DATA PROVIDED:
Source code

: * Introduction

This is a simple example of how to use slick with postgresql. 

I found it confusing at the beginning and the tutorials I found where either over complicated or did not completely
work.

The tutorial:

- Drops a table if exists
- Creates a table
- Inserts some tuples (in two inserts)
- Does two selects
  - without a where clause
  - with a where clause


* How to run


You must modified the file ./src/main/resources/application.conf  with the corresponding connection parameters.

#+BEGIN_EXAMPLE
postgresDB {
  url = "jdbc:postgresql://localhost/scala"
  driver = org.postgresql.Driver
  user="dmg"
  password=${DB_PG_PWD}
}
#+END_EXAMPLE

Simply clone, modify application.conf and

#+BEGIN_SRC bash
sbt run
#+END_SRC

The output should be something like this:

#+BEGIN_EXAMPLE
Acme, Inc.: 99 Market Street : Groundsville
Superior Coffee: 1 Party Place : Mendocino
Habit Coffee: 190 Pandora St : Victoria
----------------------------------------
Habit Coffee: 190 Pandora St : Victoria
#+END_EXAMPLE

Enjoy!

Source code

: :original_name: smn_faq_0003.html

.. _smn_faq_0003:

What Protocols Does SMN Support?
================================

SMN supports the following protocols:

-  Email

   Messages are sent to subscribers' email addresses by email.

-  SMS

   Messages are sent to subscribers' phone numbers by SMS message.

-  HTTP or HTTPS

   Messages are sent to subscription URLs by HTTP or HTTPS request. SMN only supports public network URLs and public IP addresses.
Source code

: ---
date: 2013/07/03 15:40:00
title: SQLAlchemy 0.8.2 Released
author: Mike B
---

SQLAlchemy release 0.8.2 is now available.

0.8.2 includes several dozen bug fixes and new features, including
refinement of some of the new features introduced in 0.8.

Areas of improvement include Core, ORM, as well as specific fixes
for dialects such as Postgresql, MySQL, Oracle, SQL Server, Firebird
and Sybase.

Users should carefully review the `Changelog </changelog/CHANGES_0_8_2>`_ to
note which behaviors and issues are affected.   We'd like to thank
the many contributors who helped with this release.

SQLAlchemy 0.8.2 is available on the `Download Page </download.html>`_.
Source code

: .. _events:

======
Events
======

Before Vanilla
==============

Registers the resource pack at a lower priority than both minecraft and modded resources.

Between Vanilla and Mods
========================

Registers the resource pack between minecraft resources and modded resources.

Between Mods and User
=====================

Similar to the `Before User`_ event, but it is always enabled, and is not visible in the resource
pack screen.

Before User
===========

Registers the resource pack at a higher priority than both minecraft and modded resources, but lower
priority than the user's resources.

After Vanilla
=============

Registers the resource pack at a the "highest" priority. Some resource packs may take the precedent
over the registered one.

BRIEF:
Give every entry back unchanged. Leave none out.

OUTPUT BELOW:
Source code

: * Introduction

This is a simple example of how to use slick with postgresql. 

I found it confusing at the beginning and the tutorials I found where either over complicated or did not completely
work.

The tutorial:

- Drops a table if exists
- Creates a table
- Inserts some tuples (in two inserts)
- Does two selects
  - without a where clause
  - with a where clause


* How to run


You must modified the file ./src/main/resources/application.conf  with the corresponding connection parameters.

#+BEGIN_EXAMPLE
postgresDB {
  url = "jdbc:postgresql://localhost/scala"
  driver = org.postgresql.Driver
  user="dmg"
  password=${DB_PG_PWD}
}
#+END_EXAMPLE

Simply clone, modify application.conf and

#+BEGIN_SRC bash
sbt run
#+END_SRC

The output should be something like this:

#+BEGIN_EXAMPLE
Acme, Inc.: 99 Market Street : Groundsville
Superior Coffee: 1 Party Place : Mendocino
Habit Coffee: 190 Pandora St : Victoria
----------------------------------------
Habit Coffee: 190 Pandora St : Victoria
#+END_EXAMPLE

Enjoy!

Source code

: :original_name: smn_faq_0003.html

.. _smn_faq_0003:

What Protocols Does SMN Support?
================================

SMN supports the following protocols:

-  Email

   Messages are sent to subscribers' email addresses by email.

-  SMS

   Messages are sent to subscribers' phone numbers by SMS message.

-  HTTP or HTTPS

   Messages are sent to subscription URLs by HTTP or HTTPS request. SMN only supports public network URLs and public IP addresses.
Source code

: ---
date: 2013/07/03 15:40:00
title: SQLAlchemy 0.8.2 Released
author: Mike B
---

SQLAlchemy release 0.8.2 is now available.

0.8.2 includes several dozen bug fixes and new features, including
refinement of some of the new features introduced in 0.8.

Areas of improvement include Core, ORM, as well as specific fixes
for dialects such as Postgresql, MySQL, Oracle, SQL Server, Firebird
and Sybase.

Users should carefully review the `Changelog </changelog/CHANGES_0_8_2>`_ to
note which behaviors and issues are affected.   We'd like to thank
the many contributors who helped with this release.

SQLAlchemy 0.8.2 is available on the `Download Page </download.html>`_.
Source code

: .. _events:

======
Events
======

Before Vanilla
==============

Registers the resource pack at a lower priority than both minecraft and modded resources.

Between Vanilla and Mods
========================

Registers the resource pack between minecraft resources and modded resources.

Between Mods and User
=====================

Similar to the `Before User`_ event, but it is always enabled, and is not visible in the resource
pack screen.

Before User
===========

Registers the resource pack at a higher priority than both minecraft and modded resources, but lower
priority than the user's resources.

After Vanilla
=============

Registers the resource pack at a the "highest" priority. Some resource packs may take the precedent
over the registered one.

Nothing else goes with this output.